Texto fornecido:

A palavra mandala segundo Joseph Campbell (1904-1987), “ é a palavra sânscrita para “círculo” que é montado ou desenhado simbolicamente,e lhe permite adquirir um significado de ordem cósmica.” (p.227, 1990) Segundo Campbell as mandalas apresentam, no exercício de sua contemplação, um potencial humanizador porque também se referem à um aspecto religioso, bem como representam a natureza cíclica da vida numa sucessão de “mortes e renascimentos” no qual não podemos distinguir um começo e um fim precisamente, mas sim uma fluidez construindo assim a relação do homem consigo mesmo e com os fenômenos da vida.
As mandalas expressam a jornada que aprofunda o homem em sua relação com sentidos transcendentes à sua existência, e na busca de atingimento de um estado indiferenciado, portanto uno à tudo o que existe.O termo “totalidade” foi usado por Jung para descrever o significado simbólico das mandalas.
Jung estudou mandalas de diversas culturas e encontrou nelas a representação da dinâmica da psique humana em um processo que visa à integração.

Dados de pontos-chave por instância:
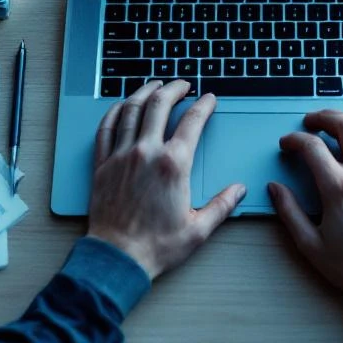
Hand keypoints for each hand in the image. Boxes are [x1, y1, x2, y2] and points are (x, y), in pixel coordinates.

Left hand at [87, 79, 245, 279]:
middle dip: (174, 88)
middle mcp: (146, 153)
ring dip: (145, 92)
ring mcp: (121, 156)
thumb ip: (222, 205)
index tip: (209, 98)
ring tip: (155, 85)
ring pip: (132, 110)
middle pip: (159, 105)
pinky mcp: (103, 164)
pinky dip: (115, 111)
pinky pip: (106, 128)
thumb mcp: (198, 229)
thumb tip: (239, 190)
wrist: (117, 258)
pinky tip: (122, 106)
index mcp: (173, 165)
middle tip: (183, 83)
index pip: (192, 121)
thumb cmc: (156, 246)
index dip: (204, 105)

* * *

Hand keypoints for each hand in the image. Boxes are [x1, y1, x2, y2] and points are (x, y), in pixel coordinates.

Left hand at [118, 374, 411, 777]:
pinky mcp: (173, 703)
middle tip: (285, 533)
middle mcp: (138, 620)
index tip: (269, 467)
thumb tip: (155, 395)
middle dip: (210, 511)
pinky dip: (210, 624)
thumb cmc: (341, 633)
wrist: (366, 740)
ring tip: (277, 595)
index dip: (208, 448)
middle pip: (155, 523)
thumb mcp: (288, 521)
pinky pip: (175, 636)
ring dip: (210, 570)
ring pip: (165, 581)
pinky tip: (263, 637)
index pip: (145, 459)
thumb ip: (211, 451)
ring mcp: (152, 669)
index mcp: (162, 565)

Tarefa: Continue o texto sobre as mandalas a partir da última frase apresentada. Os dados não têm nenhuma função nesta tarefa.

Resposta:
“Como já foi dito, mandala significa círculo. Há muitas variações do tema aqui representado, mas todas se baseiam na quadratura do círculo. Seu tema básico é o pressentimento de um centro da personalidade, por assim dizer um lugar central no interior da alma, com o qual tudo se relaciona e que ordena todas as coisas, representando ao mesmo tempo uma fonte de energia. A energia do ponto central manifesta-se na compulsão e ímpeto irresistíveis de tornar-se o que se é, tal como todo organismo é compelido a assumir aproximadamente a forma que lhe é essencialmente própria. Este centro não é pensado como sendo o eu, mas se assim se pode dizer, como o si-mesmo. Embora o centro represente, por um lado, um ponto mais interior, a ele pertence também, por outro lado, uma periferia ou área circundante, que contém tudo quanto pertence ao si-mesmo, isto é, os pares de opostos que constituem o todo da personalidade. A isso, em primeiro lugar, pertence a consciência, depois o assim chamado inconsciente pessoal, e finalmente um segmento de tamanho indefinido do consciente coletivo, cujos arquétipos são comuns a toda humanidade. Alguns deles estão incluídos permanente ou temporariamente no âmbito da personalidade e adquirem, através desse contato, uma marca individual, como por exemplo - para mencionar algumas das figuras conhecidas - a sombra, o animus e a anima. O si mesmo, apesar de ser simples, por um lado, é, por outro, uma montagem extremamente complexa, uma conglomerate soul, para usar a expressão indiana.” (JUNG, 2000)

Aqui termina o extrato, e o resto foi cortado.